TKGI version upgrade without new stemcell fails for Containerd runtime clusters with Istio CNI
search cancel

TKGI version upgrade without new stemcell fails for Containerd runtime clusters with Istio CNI

book

Article ID: 442521

calendar_today

Updated On:

Products

VMware Tanzu Kubernetes Grid Integrated Edition

Issue/Introduction

TKGI version upgrade without new stemcell fails for Containerd runtime clusters with Istio CNI. This breaking change is specified in the release notes for TKGi https://techdocs.broadcom.com/us/en/vmware-tanzu/standalone-components/tanzu-kubernetes-grid-integrated-edition/1-25/tkgi/release-notes.html#-tkgi-version-upgrade-without-new-stemcell-fails-for-containerd-runtime-clusters-with-istio-cni

On clusters configured to use a containerd registry and Istio CNI, upgrading the TKGI version without also upgrading the stemcell fails with errors kubelet cannot find istio-cni binary and nsx fails to receive message header.

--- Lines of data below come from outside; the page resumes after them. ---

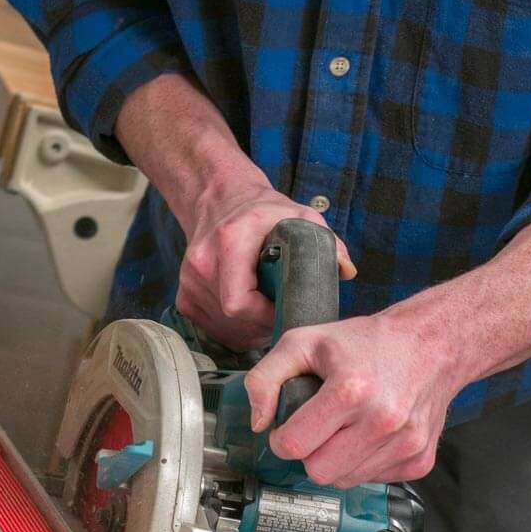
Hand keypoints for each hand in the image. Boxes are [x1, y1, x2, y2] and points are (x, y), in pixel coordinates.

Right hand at [175, 180, 355, 351]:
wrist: (219, 201)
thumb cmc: (262, 213)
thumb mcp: (300, 218)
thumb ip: (326, 244)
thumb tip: (346, 272)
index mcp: (229, 241)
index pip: (239, 304)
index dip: (264, 317)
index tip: (283, 310)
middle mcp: (202, 263)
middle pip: (232, 322)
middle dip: (261, 326)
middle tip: (280, 314)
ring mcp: (189, 283)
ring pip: (223, 330)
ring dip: (248, 330)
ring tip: (265, 311)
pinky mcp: (184, 298)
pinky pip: (211, 329)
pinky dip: (232, 329)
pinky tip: (247, 313)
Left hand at [243, 310, 461, 486]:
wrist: (433, 344)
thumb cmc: (368, 342)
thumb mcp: (304, 341)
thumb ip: (266, 378)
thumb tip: (258, 422)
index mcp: (351, 390)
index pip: (294, 445)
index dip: (282, 439)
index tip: (290, 427)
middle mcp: (382, 420)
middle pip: (318, 472)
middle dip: (310, 453)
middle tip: (319, 428)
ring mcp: (405, 443)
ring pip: (345, 481)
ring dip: (337, 460)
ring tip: (347, 428)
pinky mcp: (419, 459)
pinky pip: (374, 481)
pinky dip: (365, 464)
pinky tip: (370, 436)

This error does not occur when you upgrade to a new stemcell along with the new TKGI version.

Environment

TKGI

Cause

When TKGI cluster upgrades and drains the node during upgrade, it leaves the cluster nodes’ Istio CNI agent and CNI configuration in a corrupted state.

If the cluster nodes are not automatically re-created by a stemcell change, the corrupted Istio CNI state remains.

Resolution

In case the environment is already running with latest stemcell and an upgrade is planned for the TKGi. There are 2 options to follow with:

1. Wait for the new stemcell. Currently latest version is 1.1193, the next release is expected in June.

2. Do the upgrade and manually recreate all vms after to workaround the issue described in breaking changes.